>>

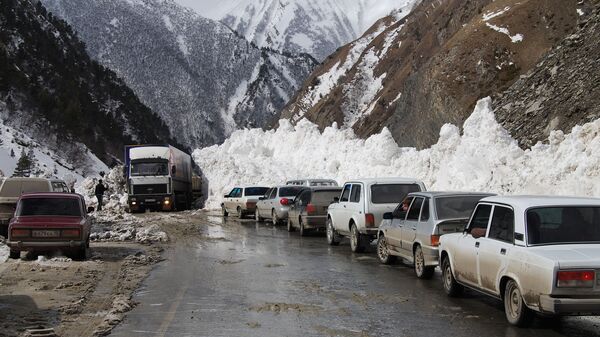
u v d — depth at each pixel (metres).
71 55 146.50
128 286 11.66
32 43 126.19
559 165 17.92
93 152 106.00
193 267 14.28
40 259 15.25
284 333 8.10
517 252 8.04
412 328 8.33
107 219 32.34
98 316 9.17
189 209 49.75
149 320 8.91
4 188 21.97
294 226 23.95
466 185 21.86
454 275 10.16
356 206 16.61
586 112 29.69
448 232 11.59
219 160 52.41
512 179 19.48
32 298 10.51
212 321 8.82
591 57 33.53
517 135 34.03
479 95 54.97
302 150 48.50
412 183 16.41
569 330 8.15
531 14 58.97
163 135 168.00
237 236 22.20
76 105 110.62
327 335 7.99
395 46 118.00
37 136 89.75
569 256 7.46
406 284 11.79
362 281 12.18
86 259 15.76
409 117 65.44
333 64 148.88
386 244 14.51
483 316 9.04
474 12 82.69
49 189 22.34
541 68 39.12
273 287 11.57
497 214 8.99
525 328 8.22
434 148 26.78
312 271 13.55
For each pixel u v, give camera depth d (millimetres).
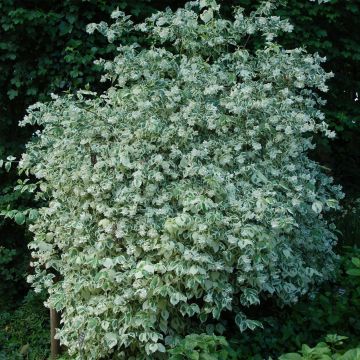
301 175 3867
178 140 3732
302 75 3988
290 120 3797
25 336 4637
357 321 3672
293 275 3699
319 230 4086
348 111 5836
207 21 4031
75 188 3805
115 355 3684
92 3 4969
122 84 3979
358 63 5953
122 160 3584
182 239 3479
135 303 3535
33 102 5199
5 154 5145
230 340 3566
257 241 3418
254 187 3752
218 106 3938
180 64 4211
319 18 5543
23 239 5285
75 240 3768
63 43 5004
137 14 4965
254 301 3434
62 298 3787
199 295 3418
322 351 2604
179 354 2703
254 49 5375
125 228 3566
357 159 6418
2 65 5000
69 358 4047
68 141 3820
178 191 3529
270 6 4230
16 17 4734
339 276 4184
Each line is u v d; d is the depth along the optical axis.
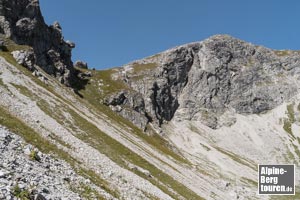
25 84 76.88
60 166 27.66
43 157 26.86
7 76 73.81
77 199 21.27
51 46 168.88
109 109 190.50
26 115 50.38
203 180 102.94
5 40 116.69
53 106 72.06
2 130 28.11
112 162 51.06
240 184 176.62
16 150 24.72
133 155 71.94
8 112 43.28
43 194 18.67
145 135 148.00
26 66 103.75
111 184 36.81
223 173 197.50
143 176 55.62
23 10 146.88
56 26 183.88
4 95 55.41
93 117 98.44
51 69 156.00
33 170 22.17
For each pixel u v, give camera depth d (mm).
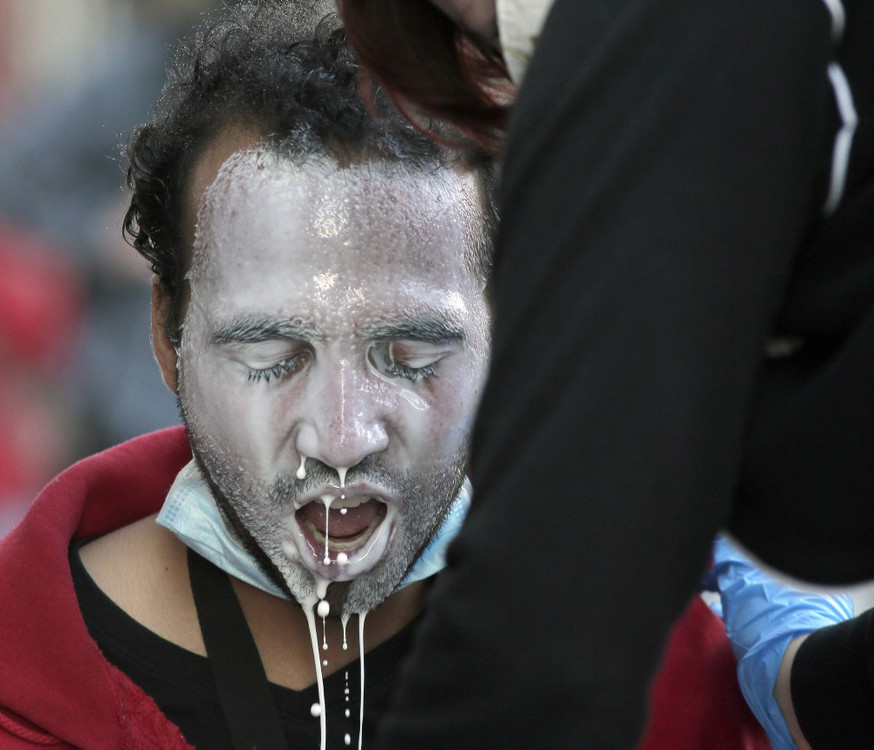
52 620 3867
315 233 3629
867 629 3709
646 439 2223
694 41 2289
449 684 2365
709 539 2326
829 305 2453
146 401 9930
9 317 9500
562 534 2238
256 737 3840
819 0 2357
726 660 4270
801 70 2311
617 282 2248
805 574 2547
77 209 9797
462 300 3750
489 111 3291
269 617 3982
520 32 2717
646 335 2232
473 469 2451
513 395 2348
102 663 3891
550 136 2365
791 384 2516
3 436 9531
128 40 9953
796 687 3912
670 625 2316
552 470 2248
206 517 3920
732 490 2402
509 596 2270
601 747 2260
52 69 11906
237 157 3717
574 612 2236
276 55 3877
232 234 3674
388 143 3699
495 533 2287
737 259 2258
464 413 3781
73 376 9758
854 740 3783
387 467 3717
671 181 2258
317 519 3791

<<

> **INSTRUCTIONS TO FOLLOW**
Starting with the line that has "193 267 14.28" and going on through the line that has "223 173 197.50", transcribe the records above exactly, but skip the pictures.

> **PROBLEM SOLUTION**
193 267 14.28
40 259 15.25
284 333 8.10
517 252 8.04
412 328 8.33
107 219 32.34
98 316 9.17
189 209 49.75
149 320 8.91
4 188 21.97
294 226 23.95
466 185 21.86
454 275 10.16
356 206 16.61
586 112 29.69
448 232 11.59
219 160 52.41
512 179 19.48
32 298 10.51
212 321 8.82
591 57 33.53
517 135 34.03
479 95 54.97
302 150 48.50
412 183 16.41
569 330 8.15
531 14 58.97
163 135 168.00
237 236 22.20
76 105 110.62
327 335 7.99
395 46 118.00
37 136 89.75
569 256 7.46
406 284 11.79
362 281 12.18
86 259 15.76
409 117 65.44
333 64 148.88
386 244 14.51
483 316 9.04
474 12 82.69
49 189 22.34
541 68 39.12
273 287 11.57
497 214 8.99
525 328 8.22
434 148 26.78
312 271 13.55
For each pixel u v, give camera depth d (millimetres).
301 175 3867
178 140 3732
302 75 3988
290 120 3797
25 336 4637
357 321 3672
293 275 3699
319 230 4086
348 111 5836
207 21 4031
75 188 3805
115 355 3684
92 3 4969
122 84 3979
358 63 5953
122 160 3584
182 239 3479
135 303 3535
33 102 5199
5 154 5145
230 340 3566
257 241 3418
254 187 3752
218 106 3938
180 64 4211
319 18 5543
23 239 5285
75 240 3768
63 43 5004
137 14 4965
254 301 3434
62 298 3787
199 295 3418
322 351 2604
179 354 2703
254 49 5375
125 228 3566
357 159 6418
2 65 5000
69 358 4047
68 141 3820
178 191 3529
270 6 4230
16 17 4734
339 276 4184
Each line is u v d; d is the depth along the optical axis.
25 84 76.88
60 166 27.66
43 157 26.86
7 76 73.81
77 199 21.27
51 46 168.88
109 109 190.50
26 115 50.38
203 180 102.94
5 40 116.69
53 106 72.06
2 130 28.11
112 162 51.06
240 184 176.62
16 150 24.72
133 155 71.94
8 112 43.28
43 194 18.67
145 135 148.00
26 66 103.75
111 184 36.81
223 173 197.50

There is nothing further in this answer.